Moses is crying because he has brought death to his old family’s household.

Back in a Full Circle

There is one more thing that makes this moment so completely horrible for Moses. Not only does he feel somewhat responsible for the boy’s death. Not only does he feel the pain of having known what would happen beforehand and not being able to prevent it. Not only does he wish he could have a solid family with his Egyptian brother. But on top of all that, he feels the pain of a cycle coming around again.

Moses’ life amongst the Egyptians began during an infanticide. 

Moses’ life amongst the Egyptians ends during a second genocide.

Moses’ foster father, the old Pharaoh of Egypt, ordered a widespread slaughter of Hebrew infants. Moses was spared because the Pharaoh’s wife discovered the baby Moses in the basket. This genocide came back to haunt Moses many years later. When he learned of what his foster father had done, he was terrified, and this knowledge was one of the key factors which caused him to run away to Midian and leave his life as a prince of Egypt. The death of all the Hebrew babies Moses considered an unforgivably despicable thing, so despicable he could no longer associated with the Egyptians he once considered family.
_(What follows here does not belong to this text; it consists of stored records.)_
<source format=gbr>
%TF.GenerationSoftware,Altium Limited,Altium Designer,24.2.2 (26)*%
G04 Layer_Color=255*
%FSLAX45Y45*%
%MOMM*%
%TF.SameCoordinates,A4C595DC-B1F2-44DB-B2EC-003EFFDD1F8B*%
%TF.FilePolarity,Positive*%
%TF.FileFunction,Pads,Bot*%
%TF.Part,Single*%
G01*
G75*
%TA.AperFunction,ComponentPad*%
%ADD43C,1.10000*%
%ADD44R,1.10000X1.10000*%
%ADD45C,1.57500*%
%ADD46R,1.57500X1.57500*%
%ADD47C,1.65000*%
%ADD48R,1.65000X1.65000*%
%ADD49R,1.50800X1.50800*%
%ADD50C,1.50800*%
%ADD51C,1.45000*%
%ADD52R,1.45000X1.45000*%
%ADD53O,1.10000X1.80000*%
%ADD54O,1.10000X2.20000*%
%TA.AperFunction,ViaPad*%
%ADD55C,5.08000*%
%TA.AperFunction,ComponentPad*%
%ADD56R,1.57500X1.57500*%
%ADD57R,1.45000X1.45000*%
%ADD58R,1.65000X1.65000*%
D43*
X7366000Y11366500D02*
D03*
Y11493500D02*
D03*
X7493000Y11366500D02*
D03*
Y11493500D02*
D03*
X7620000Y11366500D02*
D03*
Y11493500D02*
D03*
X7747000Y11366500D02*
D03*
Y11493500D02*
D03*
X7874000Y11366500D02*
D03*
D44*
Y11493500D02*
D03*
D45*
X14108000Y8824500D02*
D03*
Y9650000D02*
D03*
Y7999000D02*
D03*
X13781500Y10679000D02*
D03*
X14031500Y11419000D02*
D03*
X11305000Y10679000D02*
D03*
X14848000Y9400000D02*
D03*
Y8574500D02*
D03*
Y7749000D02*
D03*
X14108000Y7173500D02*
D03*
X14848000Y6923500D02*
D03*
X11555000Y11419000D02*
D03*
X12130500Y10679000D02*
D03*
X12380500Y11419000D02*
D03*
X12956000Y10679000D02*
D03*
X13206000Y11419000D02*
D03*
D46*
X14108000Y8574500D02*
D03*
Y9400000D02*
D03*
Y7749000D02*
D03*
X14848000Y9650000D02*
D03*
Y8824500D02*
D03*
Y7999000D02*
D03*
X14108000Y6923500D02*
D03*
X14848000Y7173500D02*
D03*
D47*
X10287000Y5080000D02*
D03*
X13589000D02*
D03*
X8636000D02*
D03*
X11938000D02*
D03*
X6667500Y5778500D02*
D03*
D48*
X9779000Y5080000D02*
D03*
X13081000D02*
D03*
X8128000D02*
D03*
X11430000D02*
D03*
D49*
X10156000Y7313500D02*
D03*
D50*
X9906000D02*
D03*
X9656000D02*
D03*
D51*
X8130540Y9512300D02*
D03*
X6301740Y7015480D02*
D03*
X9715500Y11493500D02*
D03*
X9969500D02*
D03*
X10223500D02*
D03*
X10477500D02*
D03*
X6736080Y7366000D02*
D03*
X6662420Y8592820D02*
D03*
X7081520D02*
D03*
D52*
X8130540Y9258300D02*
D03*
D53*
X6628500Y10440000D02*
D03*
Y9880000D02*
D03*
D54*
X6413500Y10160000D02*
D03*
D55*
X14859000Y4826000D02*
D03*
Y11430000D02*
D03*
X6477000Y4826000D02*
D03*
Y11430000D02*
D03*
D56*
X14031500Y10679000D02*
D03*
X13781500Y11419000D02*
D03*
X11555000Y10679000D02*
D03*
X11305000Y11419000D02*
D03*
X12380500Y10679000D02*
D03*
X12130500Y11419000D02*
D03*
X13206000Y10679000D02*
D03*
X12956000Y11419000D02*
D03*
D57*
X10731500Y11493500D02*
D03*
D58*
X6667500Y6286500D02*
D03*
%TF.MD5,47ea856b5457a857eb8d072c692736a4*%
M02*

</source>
Now Moses is standing alongside God as his very deity does the same thing Pharaoh did decades ago: kill innocent children. God has the authority and the justice to give life and take it away, but that does not make it any easier for a human like Moses to stomach.
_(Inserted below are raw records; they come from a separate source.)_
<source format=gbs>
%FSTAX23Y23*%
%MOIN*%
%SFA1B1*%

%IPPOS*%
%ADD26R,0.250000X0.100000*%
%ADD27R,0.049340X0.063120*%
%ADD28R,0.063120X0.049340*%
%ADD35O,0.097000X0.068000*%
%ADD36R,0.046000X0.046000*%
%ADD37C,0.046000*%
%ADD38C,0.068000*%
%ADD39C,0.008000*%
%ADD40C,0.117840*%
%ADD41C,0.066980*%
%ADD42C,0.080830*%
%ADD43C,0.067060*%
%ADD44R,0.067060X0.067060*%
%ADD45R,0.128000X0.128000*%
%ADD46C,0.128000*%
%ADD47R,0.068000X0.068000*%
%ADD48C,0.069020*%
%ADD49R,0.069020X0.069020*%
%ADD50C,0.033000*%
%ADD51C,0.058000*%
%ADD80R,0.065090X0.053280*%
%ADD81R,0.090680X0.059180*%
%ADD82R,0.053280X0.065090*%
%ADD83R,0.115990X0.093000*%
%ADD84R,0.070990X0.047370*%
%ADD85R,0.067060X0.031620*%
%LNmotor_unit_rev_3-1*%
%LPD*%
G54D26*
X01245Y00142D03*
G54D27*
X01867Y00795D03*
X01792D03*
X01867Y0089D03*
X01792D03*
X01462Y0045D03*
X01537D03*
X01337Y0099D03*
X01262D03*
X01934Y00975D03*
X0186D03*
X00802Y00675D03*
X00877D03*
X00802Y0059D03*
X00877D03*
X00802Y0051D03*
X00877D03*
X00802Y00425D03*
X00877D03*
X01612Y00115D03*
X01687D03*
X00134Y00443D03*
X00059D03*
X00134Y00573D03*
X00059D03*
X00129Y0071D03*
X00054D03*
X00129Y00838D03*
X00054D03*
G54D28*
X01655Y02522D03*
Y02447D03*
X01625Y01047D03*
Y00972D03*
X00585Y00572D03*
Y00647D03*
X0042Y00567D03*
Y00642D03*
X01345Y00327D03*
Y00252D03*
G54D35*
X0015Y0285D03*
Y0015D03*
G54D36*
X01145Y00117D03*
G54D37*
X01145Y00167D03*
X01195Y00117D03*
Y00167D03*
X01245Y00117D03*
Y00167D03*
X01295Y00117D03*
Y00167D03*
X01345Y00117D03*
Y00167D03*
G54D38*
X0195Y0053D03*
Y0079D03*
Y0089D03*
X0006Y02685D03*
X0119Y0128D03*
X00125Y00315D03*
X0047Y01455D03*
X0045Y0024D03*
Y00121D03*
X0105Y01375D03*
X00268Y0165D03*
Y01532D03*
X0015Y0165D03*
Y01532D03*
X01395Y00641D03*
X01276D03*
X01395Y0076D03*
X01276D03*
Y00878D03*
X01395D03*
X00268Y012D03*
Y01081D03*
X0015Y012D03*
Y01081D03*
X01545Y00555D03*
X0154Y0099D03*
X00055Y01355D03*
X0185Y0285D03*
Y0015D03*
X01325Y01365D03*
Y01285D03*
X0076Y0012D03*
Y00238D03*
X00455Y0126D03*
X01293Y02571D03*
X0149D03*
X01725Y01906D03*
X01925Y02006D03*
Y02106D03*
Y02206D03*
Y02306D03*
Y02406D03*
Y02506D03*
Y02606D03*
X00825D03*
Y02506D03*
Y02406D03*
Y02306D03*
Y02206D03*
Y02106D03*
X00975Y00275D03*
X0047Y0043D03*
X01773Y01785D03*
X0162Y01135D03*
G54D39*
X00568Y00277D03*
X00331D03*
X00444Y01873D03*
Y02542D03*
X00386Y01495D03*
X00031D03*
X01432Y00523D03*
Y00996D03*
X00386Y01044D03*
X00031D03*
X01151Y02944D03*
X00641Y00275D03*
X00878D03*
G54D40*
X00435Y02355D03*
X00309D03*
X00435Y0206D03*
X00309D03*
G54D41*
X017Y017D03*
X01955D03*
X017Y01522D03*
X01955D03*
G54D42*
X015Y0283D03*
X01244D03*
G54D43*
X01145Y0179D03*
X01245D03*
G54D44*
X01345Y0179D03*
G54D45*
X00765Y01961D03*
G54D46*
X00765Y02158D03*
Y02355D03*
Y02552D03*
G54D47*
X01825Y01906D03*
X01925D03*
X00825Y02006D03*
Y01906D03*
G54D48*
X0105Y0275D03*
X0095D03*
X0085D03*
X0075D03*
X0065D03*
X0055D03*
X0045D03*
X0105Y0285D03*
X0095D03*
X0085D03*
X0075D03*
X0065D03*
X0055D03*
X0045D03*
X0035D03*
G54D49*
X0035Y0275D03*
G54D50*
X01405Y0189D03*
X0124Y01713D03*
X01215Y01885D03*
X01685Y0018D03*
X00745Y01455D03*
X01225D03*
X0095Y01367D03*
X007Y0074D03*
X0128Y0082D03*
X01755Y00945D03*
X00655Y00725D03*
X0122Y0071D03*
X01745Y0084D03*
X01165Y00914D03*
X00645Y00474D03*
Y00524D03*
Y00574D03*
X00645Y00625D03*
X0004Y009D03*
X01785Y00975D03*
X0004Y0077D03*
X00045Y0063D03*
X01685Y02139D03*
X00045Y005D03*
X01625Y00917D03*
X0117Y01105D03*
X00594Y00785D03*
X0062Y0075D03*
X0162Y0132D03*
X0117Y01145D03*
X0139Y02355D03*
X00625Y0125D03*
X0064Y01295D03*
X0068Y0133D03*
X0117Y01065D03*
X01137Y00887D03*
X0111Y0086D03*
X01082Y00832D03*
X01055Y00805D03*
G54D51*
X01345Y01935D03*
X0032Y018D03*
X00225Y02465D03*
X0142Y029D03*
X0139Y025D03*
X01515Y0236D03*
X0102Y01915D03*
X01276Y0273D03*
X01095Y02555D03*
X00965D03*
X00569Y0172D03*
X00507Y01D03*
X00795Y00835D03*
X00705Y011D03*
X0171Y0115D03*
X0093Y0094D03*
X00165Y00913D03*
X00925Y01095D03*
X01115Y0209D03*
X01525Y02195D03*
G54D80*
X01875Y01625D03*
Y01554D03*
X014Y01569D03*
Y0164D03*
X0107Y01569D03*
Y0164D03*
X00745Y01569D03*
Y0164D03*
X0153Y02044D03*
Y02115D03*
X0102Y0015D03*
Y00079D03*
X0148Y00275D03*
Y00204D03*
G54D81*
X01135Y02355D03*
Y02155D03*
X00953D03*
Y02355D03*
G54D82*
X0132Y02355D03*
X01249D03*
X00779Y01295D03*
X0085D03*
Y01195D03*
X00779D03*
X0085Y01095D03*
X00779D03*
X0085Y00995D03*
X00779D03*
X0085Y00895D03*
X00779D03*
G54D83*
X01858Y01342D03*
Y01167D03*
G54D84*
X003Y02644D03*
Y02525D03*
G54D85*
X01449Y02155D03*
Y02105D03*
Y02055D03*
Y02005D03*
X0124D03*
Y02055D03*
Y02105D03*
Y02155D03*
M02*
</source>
Moses in fact even sees Rameses refuse to back down in front of the mural depicting the Hebrew babies’ death. He is being visibly reminded that the Egyptian kids will go through a slaughter just like is happening on the wall.

He sees history repeating.

He sees Rameses pointing an order, just like his father.

Simultaneously he sees Rameses’ son standing beneath the mural’s dying babies. Moses sees his nephew standing near the crocodiles, looking like just another one of the kids who died in that day.

And Moses knows that the boy will indeed die like this tomorrow. The horrific painting on the wall will again become tragic reality.

Moses falls down to his knees and cries after seeing his dead nephew because of all the painful flashbacks it brings. The deaths of Hebrew babies should have been avoidable back when he was an infant. And the deaths of all the Egyptian firstborns in turn should have been preventable also.

And even though Moses tried, he tried to stop it, he had to witness a second genocide which occurred within his lifetime. Life came back in a full circle with the death of more innocents.

And with it, all emotions come crashing down on Moses. He feels the weight of the firstborns’ deaths on his shoulders. He feels the weight of his nephew’s death in particular. He feels the anger of his brother - the brother he wished could have been his continuing best friend. And I believe that the entire weight of the whole slavery ordeal comes crashing down on Moses at this moment when he cries. For Moses’ entire life, slavery has been an issue. And he has gone through a very long, very painful journey trying to end this. Now, the pain of all the plagues crash down on him now that all the plagues are done. He feels the weight of what he has done freeing all the Hebrews. The trials are over… and now that they are over, he can feel, feel, feel the pressure of what it has been to suffer this long ordeal.

I fully believe the plagues were traumatic to Moses. I believe that both from a biblical standpoint and from the narrative of DreamWorks’ “The Prince of Egypt.” Moses followed Yahweh’s command and obediently stood up to Pharaoh, telling him to let the Hebrews leave Egypt. But he hated seeing the plagues destroy his very home, his very childhood, his very family. As you say, Moses’ tears really speak to how much he did not want the plagues to befall his old home.